*** MATERIALS PROVIDED ***
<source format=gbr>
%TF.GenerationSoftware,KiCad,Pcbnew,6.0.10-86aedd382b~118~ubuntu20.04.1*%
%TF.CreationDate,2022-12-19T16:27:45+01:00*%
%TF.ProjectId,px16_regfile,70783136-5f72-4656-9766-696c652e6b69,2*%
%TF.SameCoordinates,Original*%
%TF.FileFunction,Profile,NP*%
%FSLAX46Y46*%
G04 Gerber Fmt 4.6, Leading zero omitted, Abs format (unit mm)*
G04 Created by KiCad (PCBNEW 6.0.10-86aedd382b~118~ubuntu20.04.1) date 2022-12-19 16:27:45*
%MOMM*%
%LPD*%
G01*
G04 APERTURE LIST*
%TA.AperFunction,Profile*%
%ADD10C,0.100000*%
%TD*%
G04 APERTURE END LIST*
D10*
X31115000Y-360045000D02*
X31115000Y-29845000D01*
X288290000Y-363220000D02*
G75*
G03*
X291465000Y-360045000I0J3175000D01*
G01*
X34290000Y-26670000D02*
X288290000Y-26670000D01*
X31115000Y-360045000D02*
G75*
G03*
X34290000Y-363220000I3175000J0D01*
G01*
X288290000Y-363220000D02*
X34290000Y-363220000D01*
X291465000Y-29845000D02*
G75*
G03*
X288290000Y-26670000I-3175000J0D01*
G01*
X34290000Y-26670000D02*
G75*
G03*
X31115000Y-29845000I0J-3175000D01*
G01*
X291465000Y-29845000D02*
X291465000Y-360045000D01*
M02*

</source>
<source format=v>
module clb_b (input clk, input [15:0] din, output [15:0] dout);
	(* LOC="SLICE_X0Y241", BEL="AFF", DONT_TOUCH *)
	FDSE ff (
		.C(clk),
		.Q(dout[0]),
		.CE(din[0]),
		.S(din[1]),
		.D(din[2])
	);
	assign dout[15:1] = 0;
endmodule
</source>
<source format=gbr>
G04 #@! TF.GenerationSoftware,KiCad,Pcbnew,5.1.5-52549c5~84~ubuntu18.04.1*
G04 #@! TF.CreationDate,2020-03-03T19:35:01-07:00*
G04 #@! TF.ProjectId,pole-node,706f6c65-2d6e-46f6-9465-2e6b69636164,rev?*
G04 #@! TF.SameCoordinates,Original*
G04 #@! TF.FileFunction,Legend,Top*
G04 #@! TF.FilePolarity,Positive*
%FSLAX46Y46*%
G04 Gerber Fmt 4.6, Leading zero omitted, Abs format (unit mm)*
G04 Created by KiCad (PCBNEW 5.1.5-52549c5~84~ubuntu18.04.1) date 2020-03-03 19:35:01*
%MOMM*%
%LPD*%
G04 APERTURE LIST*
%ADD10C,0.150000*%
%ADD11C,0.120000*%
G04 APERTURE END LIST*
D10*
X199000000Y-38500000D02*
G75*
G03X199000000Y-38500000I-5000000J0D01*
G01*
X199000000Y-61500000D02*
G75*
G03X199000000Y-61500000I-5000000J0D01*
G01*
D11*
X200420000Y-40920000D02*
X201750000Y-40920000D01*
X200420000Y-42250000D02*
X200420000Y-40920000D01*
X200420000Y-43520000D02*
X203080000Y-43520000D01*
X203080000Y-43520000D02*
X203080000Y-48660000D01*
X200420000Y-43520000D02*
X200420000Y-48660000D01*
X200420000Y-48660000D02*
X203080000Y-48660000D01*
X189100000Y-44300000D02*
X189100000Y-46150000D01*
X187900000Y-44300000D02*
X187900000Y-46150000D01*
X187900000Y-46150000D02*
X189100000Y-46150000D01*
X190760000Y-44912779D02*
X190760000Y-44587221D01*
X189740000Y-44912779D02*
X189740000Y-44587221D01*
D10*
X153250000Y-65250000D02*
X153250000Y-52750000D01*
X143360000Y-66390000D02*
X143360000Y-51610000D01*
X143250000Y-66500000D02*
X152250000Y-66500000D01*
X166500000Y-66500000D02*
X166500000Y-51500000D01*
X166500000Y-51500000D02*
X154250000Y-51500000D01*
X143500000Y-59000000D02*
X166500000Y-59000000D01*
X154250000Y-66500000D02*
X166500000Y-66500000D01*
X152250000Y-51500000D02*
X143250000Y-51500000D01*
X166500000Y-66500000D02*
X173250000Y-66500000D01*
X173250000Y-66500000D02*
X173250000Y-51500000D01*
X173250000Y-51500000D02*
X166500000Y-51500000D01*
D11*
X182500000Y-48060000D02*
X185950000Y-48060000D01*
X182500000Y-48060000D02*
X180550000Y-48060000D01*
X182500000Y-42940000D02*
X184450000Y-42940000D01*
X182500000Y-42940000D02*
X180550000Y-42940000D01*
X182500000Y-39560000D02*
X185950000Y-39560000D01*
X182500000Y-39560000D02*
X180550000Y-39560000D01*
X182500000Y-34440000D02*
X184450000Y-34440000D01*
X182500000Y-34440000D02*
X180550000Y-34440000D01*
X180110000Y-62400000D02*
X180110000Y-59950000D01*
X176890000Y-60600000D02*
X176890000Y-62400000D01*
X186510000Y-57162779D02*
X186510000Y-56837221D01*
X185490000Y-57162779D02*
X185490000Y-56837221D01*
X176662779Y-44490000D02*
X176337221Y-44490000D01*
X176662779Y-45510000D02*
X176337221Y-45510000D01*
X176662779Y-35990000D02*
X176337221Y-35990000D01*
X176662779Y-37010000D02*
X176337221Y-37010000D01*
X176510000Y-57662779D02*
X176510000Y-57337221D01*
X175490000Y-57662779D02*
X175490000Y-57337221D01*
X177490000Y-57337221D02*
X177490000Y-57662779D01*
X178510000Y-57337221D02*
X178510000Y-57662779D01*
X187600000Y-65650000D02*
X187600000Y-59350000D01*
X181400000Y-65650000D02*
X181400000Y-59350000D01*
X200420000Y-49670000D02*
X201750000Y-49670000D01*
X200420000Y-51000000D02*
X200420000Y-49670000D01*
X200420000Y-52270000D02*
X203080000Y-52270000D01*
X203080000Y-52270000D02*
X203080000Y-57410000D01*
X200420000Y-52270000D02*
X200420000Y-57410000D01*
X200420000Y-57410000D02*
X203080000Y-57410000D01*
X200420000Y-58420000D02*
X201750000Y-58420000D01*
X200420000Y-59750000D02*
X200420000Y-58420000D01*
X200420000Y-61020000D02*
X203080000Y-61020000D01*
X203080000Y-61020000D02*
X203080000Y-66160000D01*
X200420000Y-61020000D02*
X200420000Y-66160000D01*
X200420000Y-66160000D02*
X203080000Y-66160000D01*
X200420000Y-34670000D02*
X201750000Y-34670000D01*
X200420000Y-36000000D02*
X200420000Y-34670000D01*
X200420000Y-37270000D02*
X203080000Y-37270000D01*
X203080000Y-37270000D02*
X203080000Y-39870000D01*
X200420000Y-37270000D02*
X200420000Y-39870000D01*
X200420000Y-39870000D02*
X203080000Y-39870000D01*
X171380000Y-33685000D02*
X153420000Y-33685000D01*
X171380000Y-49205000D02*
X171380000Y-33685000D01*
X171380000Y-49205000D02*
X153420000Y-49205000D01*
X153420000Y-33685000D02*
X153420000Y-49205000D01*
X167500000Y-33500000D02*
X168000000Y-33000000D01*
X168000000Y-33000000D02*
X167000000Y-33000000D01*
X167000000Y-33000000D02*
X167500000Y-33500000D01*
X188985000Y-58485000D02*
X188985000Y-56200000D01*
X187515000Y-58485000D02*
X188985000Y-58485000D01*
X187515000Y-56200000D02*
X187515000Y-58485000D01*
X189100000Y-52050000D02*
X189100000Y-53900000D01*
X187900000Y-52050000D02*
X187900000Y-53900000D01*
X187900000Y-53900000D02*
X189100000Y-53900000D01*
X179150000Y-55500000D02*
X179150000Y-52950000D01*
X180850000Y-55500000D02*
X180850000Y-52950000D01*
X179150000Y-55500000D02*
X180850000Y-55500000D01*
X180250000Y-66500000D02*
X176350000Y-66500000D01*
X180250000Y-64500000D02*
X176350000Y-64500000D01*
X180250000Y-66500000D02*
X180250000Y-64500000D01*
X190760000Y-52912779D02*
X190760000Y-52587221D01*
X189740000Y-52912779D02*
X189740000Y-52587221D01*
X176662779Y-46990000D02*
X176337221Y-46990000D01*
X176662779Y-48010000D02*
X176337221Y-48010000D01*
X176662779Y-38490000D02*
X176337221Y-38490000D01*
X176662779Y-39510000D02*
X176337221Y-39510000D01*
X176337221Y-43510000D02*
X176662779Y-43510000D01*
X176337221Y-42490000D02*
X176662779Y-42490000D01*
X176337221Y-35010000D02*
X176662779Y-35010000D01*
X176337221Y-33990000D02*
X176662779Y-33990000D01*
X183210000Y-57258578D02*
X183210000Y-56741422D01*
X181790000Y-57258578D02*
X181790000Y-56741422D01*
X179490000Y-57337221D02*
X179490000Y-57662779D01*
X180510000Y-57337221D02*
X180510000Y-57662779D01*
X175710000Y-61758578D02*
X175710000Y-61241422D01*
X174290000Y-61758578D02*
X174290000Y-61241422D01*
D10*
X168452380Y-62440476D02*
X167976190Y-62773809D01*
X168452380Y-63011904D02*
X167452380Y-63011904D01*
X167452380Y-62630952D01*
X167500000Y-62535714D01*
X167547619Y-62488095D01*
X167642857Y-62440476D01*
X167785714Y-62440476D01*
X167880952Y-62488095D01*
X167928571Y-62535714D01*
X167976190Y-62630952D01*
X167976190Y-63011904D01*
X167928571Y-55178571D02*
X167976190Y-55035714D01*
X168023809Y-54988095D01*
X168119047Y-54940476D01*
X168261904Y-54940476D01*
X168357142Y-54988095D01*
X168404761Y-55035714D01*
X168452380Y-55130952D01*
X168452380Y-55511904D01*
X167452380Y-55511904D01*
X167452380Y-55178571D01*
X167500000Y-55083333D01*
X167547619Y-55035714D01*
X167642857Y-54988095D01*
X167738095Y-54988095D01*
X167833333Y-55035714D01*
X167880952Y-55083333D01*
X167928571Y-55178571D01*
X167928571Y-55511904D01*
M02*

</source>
*** End of MATERIALS PROVIDED ***
*** MATERIALS PROVIDED ***
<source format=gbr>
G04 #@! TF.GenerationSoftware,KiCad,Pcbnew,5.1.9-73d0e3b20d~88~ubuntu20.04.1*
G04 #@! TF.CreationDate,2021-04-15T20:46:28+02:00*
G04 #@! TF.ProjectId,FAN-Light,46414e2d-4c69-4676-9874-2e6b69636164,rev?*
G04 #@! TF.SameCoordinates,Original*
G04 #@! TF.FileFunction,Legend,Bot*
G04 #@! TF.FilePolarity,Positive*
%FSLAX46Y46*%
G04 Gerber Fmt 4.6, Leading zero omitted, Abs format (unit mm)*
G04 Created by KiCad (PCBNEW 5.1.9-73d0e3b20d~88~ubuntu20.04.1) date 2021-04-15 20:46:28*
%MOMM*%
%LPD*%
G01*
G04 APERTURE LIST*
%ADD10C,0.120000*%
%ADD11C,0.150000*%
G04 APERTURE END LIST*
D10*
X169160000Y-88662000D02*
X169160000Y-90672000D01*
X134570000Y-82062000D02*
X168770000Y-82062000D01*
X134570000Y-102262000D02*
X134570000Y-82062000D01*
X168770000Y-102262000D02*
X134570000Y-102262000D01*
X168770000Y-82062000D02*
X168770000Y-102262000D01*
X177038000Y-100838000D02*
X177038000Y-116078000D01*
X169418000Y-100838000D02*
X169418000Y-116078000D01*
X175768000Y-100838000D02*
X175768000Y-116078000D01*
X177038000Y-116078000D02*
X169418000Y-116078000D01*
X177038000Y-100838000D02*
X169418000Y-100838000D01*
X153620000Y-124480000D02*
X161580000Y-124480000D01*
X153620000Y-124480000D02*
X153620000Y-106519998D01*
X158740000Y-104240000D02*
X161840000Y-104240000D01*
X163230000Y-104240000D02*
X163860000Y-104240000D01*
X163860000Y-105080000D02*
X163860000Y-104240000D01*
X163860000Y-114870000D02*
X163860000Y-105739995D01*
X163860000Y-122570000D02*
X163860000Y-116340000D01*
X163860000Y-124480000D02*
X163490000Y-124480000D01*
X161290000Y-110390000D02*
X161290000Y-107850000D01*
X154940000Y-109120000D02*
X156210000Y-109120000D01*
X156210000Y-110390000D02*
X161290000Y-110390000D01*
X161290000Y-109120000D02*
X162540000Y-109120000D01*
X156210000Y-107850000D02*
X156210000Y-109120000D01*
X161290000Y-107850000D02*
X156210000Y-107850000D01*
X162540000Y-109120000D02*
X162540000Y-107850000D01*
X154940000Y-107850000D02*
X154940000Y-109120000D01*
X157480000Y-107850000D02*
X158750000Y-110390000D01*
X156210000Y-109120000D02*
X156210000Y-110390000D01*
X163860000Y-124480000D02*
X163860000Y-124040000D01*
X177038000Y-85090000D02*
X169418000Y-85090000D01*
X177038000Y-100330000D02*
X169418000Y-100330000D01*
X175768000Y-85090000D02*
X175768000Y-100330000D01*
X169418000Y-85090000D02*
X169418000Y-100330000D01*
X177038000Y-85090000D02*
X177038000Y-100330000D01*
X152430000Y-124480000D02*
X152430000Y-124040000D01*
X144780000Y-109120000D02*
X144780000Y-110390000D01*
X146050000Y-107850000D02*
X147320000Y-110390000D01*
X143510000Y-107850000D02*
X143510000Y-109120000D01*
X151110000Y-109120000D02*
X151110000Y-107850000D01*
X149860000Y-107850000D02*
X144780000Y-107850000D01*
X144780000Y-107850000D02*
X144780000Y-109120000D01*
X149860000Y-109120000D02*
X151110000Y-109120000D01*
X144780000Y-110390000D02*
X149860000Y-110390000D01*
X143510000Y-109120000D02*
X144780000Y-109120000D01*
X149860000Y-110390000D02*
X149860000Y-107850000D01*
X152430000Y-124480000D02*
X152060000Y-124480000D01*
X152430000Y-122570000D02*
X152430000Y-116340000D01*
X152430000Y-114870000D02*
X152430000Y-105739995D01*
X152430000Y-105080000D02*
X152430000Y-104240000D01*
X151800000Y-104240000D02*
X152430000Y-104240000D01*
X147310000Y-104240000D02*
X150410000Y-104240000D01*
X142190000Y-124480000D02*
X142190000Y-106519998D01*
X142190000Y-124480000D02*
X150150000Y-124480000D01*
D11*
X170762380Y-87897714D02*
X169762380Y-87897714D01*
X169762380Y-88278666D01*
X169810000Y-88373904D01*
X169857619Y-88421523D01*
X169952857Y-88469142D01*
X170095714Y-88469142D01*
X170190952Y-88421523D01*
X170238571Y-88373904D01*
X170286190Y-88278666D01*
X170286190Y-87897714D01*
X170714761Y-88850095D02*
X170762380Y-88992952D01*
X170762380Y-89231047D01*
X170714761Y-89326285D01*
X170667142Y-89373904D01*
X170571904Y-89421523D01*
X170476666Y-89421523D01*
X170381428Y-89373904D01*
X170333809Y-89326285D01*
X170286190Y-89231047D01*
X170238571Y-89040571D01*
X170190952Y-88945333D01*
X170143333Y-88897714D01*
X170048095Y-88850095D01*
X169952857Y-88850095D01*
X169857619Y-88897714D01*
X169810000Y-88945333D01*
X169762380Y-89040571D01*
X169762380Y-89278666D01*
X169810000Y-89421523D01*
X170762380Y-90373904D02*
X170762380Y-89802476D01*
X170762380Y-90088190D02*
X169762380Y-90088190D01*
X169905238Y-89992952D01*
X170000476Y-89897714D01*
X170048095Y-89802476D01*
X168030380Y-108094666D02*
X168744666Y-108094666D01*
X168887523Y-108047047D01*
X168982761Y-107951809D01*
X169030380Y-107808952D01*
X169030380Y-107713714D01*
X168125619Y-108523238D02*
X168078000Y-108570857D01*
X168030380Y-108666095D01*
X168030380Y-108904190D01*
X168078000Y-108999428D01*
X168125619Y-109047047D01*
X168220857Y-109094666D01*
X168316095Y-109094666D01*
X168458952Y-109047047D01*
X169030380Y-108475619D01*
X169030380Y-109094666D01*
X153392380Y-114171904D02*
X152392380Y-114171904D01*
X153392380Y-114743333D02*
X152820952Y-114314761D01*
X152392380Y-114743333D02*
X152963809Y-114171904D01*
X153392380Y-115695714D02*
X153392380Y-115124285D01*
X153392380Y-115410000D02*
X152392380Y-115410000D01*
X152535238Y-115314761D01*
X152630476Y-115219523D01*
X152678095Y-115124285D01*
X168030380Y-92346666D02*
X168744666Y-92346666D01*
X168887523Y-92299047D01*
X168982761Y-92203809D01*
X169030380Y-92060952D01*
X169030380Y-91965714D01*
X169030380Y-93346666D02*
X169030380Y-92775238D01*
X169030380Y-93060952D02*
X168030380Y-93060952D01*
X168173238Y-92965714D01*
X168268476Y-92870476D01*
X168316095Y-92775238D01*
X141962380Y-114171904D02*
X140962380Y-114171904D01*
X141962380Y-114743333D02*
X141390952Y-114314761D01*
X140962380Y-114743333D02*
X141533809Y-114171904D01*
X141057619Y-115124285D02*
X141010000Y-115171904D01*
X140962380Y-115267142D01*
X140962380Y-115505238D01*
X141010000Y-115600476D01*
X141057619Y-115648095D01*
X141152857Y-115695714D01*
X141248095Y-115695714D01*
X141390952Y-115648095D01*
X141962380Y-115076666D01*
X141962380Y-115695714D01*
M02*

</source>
*** End of MATERIALS PROVIDED ***
WORK INSTRUCTIONS
For each line in the data that holds the word "CreationDate", copy the line.

RESPONSE TO THE TASK
%TF.CreationDate,2022-12-19T16:27:45+01:00*%
G04 #@! TF.CreationDate,2020-03-03T19:35:01-07:00*
G04 #@! TF.CreationDate,2021-04-15T20:46:28+02:00*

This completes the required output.